Updated on 30 March 2010

John Van Reenen, Director of the Centre for Economic Performance and Professor of Economics at the London School of Economics says all would-be Chancellors agreed on many issues.

Chancellor's debate

It wasn't exactly "the one you've all been waiting for".

The three potential Chancellors lined up – Alistair Darling (current heavyweight champion), George Osborne (the Main Contender) and Vince Cable (veteran outsider punching above his weight) – for a fiscal slugfest.

In the end it was a bit of a disappointment. Not much blood on the mat or any clear knockouts. Gorgeous George did better than expected: there was some smart money on him to be on the canvas early, but it didn't happen.

The basic problem with modern politics is that there is too much agreement. Not fundamental agreement, mind you, but the agreement that comes from the polling fact that most voters don't like extremes, that deep ideological cleavages are passé and that promiscuous politicians nab each others' policies faster than the car keys out of the proverbial 1970s fruit bowl.

Singing from the same song sheet?
I was mainly struck by the main similarities between the three parties: the basic refrain was "we're broke, it's miserable and it's going to get worse - get used to it".

Vince Cable was the most depressingly realistic and emerged as more of an honest broker because of it. The other parties still largely sidestepped the issues of exactly which spending areas would feel the axe swinging.

To give the main parties their due, even the Lib Dems only showed a bit of leg on the spending cuts – a trident not being renewed here and tax credits scrapped for the better off there.

Everyone signed up to how big the fiscal position was and the need to reduce the deficit, the priority of the NHS, the scandal of bank bonuses (although not much clarity over what to do about it), cutting back excessive public pensions (but no mention of the necessity to rapidly increase the retirement age), etc.

A rare moment of humour was when George Osborne complained about his clothes on stamp duty relief being stolen by the government. A great example of that rarest of beasts "cross party co-operation" replied the Chancellor.

More on Channel 4's Ask the Chancellors debate
- Chancellors clash over deficit and tax plans
- Ask the Chancellors: economists' reactions
- Ask the Chancellors: FactCheck
- Gary Gibbon: Cable man of the match
- Gary Gibbon: Cable wins, but nobody ganged up on him

Passionate about taxes
The point at which things seemed to really heat up was over yesterday's announcement by the Conservatives to offset some of the government's proposed one per cent increases to National Insurance from April 2011 for those earning less than £45,400 (but more than £7,100) a year.

This enabled Mr. Osborne to re-claim the Tory mantle of tax cutter and also argue that he was giving a boost help to the fragile recovery (in a year's time). Unfortunately, as was pointed out repeatedly by his opposite numbers, this would mean reduced revenues of about £5.6bn a year.
· · · ·
Given instruction A.
Convert the rows below into a Markdown table with the columns Index and Entry. Cover the first line of the rows up to and including the line with "text_box [416, 461, 425, 467]", number each line, and leave out the blank ones.

Record set.
· · · ·
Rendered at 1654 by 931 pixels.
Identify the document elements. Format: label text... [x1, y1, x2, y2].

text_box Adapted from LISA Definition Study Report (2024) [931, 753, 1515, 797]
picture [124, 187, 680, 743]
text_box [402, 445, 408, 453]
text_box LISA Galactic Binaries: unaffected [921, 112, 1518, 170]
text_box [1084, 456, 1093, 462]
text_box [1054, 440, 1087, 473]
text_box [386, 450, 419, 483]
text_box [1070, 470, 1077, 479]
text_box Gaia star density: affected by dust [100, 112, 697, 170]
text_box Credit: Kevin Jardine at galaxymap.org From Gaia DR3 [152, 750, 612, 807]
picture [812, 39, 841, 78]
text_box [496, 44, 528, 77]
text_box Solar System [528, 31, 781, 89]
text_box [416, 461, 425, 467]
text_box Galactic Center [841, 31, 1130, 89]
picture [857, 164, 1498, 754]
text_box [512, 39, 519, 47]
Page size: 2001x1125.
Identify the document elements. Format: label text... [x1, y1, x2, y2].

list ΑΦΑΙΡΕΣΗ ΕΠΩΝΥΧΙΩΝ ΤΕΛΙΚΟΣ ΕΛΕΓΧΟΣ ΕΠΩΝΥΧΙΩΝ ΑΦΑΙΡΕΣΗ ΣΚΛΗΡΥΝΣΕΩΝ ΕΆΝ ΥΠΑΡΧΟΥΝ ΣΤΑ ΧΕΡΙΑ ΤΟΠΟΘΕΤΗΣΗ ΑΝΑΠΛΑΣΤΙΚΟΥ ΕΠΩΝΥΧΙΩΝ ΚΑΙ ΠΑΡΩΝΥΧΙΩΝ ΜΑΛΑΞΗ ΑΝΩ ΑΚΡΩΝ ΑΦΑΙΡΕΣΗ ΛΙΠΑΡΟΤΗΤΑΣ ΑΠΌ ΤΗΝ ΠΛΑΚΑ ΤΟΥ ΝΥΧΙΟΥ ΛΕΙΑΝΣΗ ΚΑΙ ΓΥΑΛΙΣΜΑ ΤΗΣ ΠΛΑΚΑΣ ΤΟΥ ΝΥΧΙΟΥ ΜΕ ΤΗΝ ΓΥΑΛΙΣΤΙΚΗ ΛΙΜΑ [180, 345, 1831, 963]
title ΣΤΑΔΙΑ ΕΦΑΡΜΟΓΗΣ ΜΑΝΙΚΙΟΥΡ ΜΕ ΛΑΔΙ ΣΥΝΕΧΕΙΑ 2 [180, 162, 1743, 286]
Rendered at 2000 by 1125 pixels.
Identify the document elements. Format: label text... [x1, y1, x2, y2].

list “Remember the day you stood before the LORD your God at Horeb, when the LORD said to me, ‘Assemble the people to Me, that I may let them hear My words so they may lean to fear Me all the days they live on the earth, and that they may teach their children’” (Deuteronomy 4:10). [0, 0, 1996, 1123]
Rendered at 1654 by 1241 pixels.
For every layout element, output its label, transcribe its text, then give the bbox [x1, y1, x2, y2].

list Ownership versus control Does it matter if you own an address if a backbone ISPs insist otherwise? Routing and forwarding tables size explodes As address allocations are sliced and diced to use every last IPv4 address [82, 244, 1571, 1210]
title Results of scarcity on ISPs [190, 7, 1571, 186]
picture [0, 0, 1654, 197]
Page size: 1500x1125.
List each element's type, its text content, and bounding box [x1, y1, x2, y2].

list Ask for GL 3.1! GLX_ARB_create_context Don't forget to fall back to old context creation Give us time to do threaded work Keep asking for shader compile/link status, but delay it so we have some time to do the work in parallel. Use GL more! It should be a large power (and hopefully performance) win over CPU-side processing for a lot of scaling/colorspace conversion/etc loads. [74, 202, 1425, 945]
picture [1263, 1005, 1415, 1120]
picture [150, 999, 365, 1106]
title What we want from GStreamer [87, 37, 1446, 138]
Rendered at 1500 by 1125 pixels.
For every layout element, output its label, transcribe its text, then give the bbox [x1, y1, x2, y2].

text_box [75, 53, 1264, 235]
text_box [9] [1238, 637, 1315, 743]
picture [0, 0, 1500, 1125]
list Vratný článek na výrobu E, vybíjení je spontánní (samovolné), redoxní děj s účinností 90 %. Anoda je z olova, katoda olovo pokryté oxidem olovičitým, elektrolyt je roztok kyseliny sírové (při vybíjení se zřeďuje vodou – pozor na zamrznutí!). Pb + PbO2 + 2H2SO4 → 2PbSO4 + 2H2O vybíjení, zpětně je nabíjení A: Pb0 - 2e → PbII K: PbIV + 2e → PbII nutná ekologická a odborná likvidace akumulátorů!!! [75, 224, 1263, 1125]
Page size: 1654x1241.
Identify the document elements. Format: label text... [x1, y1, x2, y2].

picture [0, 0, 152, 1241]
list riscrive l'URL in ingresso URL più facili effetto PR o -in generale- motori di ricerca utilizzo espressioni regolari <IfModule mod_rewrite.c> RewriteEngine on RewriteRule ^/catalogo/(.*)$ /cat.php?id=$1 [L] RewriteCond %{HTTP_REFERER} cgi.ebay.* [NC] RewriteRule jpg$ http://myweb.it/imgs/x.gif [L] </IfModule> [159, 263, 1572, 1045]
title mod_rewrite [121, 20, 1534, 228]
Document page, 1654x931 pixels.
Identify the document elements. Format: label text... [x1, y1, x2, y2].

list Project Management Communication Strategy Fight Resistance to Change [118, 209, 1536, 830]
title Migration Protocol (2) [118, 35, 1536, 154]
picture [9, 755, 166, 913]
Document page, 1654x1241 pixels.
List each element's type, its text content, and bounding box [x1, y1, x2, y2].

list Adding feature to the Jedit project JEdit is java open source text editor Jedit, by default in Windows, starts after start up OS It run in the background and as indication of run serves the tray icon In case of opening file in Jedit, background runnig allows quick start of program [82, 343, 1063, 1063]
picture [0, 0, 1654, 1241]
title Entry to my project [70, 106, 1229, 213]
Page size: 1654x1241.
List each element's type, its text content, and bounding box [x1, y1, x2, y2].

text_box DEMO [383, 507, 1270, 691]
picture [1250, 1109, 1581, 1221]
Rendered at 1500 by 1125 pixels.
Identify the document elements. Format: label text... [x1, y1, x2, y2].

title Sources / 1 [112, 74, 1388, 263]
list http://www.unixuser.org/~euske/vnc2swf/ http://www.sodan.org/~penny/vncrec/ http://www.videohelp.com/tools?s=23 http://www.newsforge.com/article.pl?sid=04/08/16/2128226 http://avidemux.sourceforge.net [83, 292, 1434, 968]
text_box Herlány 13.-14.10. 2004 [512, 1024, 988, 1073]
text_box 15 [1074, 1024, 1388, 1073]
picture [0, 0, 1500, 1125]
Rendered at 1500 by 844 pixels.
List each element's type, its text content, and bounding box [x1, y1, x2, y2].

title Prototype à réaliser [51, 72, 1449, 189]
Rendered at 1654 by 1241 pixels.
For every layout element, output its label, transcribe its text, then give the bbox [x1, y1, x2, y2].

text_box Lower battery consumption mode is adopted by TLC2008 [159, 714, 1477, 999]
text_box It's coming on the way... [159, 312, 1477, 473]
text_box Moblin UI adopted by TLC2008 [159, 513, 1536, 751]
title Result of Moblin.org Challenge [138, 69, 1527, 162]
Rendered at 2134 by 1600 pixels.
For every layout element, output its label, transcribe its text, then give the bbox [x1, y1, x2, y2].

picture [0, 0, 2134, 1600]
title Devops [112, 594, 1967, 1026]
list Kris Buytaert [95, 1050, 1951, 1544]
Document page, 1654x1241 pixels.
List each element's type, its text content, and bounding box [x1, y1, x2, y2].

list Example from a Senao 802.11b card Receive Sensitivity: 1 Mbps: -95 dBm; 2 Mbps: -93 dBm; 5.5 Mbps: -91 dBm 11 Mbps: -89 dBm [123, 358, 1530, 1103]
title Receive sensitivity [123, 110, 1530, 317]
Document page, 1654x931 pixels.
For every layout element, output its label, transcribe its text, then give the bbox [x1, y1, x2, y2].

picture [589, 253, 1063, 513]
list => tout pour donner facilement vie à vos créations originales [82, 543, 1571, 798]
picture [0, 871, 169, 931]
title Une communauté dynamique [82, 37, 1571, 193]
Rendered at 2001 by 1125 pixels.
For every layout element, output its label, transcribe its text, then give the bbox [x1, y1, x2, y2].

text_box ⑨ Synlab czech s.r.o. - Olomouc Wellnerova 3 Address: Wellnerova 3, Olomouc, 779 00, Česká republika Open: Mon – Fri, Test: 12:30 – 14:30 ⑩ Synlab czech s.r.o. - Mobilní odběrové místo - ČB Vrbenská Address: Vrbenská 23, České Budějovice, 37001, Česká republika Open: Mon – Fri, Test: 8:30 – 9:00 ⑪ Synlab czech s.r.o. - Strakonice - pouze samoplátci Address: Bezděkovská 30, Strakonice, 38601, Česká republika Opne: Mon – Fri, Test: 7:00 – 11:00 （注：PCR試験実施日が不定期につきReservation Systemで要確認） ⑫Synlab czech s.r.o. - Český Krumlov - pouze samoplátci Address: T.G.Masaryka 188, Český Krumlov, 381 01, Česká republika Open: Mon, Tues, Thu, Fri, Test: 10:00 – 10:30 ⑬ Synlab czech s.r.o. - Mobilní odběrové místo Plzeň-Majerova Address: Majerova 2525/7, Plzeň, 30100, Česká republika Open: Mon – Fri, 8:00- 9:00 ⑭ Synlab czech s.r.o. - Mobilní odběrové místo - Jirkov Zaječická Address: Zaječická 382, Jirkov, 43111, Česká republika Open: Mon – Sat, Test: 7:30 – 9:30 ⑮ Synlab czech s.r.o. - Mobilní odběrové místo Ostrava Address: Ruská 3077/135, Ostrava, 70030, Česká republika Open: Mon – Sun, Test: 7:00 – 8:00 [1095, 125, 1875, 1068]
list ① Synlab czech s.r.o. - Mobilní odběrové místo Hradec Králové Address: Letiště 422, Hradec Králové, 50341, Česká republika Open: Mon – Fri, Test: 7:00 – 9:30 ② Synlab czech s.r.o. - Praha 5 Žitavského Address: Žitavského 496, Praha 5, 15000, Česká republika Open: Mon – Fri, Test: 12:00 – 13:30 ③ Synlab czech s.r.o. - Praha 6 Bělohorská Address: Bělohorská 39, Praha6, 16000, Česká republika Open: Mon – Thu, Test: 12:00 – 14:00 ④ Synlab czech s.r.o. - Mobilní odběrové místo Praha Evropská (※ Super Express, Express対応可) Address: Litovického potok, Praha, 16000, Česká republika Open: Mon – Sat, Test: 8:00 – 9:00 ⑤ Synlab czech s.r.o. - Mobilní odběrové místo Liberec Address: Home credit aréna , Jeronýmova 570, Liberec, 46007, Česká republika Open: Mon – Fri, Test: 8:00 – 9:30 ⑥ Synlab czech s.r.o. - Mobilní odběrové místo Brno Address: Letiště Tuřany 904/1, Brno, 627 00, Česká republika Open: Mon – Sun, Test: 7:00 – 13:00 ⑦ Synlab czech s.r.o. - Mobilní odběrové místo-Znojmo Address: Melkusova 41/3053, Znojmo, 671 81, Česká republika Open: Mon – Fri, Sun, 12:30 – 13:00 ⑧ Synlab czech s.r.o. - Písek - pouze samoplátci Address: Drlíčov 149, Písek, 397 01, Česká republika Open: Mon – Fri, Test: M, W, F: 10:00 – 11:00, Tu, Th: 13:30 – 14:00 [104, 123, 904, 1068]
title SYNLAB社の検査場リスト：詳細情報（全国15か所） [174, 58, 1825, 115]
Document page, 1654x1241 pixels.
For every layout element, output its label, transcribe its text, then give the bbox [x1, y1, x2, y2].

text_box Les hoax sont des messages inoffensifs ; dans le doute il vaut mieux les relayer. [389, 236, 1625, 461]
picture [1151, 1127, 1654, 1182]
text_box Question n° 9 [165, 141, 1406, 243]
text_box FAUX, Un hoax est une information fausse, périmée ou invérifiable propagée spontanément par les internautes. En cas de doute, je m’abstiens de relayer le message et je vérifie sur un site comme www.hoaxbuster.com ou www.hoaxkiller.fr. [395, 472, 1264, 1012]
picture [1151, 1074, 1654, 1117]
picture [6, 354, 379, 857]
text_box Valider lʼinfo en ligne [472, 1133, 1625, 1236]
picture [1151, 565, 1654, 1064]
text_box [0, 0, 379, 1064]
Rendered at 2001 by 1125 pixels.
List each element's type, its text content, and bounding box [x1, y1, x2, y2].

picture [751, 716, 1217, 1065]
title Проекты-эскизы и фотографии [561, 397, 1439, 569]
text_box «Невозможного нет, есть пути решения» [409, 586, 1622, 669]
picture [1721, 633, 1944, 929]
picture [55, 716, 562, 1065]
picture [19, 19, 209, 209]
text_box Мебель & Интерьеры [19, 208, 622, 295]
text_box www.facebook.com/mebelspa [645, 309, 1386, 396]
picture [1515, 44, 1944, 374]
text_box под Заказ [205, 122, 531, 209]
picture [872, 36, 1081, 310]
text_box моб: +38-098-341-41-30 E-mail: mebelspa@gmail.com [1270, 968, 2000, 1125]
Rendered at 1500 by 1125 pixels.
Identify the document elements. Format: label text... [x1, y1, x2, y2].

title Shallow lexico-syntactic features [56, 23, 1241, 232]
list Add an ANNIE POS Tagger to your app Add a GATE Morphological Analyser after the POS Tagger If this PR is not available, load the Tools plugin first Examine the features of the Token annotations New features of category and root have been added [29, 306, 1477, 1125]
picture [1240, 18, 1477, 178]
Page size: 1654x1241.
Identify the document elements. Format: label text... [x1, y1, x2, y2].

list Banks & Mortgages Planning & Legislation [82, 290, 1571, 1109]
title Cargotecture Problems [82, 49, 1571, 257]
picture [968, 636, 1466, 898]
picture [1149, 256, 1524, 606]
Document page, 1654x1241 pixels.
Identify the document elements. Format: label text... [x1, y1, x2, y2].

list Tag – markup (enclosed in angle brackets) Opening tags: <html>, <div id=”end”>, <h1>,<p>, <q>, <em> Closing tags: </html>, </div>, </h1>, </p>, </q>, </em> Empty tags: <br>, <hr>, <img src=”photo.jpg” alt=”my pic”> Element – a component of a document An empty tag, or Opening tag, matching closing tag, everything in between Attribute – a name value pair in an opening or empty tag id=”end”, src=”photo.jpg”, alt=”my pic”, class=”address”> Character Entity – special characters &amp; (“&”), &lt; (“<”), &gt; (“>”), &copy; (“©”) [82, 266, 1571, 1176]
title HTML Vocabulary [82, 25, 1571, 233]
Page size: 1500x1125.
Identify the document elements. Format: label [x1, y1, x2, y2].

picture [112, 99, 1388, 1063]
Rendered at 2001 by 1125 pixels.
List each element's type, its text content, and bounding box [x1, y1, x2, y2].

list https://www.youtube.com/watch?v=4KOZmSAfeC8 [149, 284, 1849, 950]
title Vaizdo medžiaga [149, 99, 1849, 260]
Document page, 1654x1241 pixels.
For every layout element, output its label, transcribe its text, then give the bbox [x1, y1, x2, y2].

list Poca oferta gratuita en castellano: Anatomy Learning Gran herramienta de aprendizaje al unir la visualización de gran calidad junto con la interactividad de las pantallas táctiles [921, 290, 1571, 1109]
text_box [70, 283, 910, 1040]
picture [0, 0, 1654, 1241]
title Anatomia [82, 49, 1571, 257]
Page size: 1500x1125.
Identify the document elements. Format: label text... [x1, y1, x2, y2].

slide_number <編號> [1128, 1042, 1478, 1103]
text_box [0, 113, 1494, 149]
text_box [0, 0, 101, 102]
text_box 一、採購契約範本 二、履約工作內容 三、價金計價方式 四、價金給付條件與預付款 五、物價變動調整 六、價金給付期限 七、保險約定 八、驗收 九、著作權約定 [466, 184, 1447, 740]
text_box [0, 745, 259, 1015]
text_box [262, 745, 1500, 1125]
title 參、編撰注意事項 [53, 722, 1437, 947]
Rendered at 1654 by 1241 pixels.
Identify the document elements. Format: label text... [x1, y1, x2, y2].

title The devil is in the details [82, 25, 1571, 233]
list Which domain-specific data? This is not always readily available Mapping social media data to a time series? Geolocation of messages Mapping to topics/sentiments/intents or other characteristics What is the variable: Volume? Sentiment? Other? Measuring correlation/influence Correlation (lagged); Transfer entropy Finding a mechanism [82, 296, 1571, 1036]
· · · ·
Given instruction B.
Carry on the commentary on the Chancellors' debate, starting after its final sentence.

Exercise answer A.
| Index | Entry |
|---|---|
| 1 | Rendered at 1654 by 931 pixels. |
| 2 | Identify the document elements. Format: label text... [x1, y1, x2, y2]. |
| 3 | text_box Adapted from LISA Definition Study Report (2024) [931, 753, 1515, 797] |
| 4 | picture [124, 187, 680, 743] |
| 5 | text_box [402, 445, 408, 453] |
| 6 | text_box LISA Galactic Binaries: unaffected [921, 112, 1518, 170] |
| 7 | text_box [1084, 456, 1093, 462] |
| 8 | text_box [1054, 440, 1087, 473] |
| 9 | text_box [386, 450, 419, 483] |
| 10 | text_box [1070, 470, 1077, 479] |
| 11 | text_box Gaia star density: affected by dust [100, 112, 697, 170] |
| 12 | text_box Credit: Kevin Jardine at galaxymap.org From Gaia DR3 [152, 750, 612, 807] |
| 13 | picture [812, 39, 841, 78] |
| 14 | text_box [496, 44, 528, 77] |
| 15 | text_box Solar System [528, 31, 781, 89] |
| 16 | text_box [416, 461, 425, 467] |

Exercise answer B.
At a time when the main refrain was cutting the deficit, how was the circle squared? The answer: efficiency savings!

The Conservatives claim to have found an additional £6bn of efficiency savings on top of the £11bn or so already banked by Labour that could be used to finance this tax cut.

It is wise to be skeptical about any party's ability to deliver these magical efficiency savings. But in any case, if these saving were really found it would mean that there was no net increase in the stimulus, so could this in any sense be supporting the recovery?

In any case, the debate circled around the credibility of deficit reducers to really reduce the deficit whilst raising taxes.

I was a bit surprised, like Vince Cable that the Tories had signed up to a bank tax.

Cable himself believes in a bankers' conspiracy to defraud the rest of us and that the cartel-busters should move in. Darling was more sanguine about bank size per se – surprisingly so.

Although it is true that Northern Rock was small by international standards their playing in the wholesale market was clearly a cause of their downfall.

The opposition parties landed blows on Darling without much response in two areas. First, they said that inequality had increased. I expected him to reply that this was driven by the top one per cent and 10 per cent and that disparities had (i) fallen in the bottom half of the income distribution, (ii) would have been hugely greater under the 1997 tax and benefit rules he inherited. He didn't.

Second, he took a hammering for the jobs numbers and waffled on about partnerships with the private sector. A better response would have been to point out that the rise in unemployment was way lower than was expected given the fall of output by well over six per cent. 

But maybe no Chancellor likes to boast about having an economy with the largest fall of output since the War.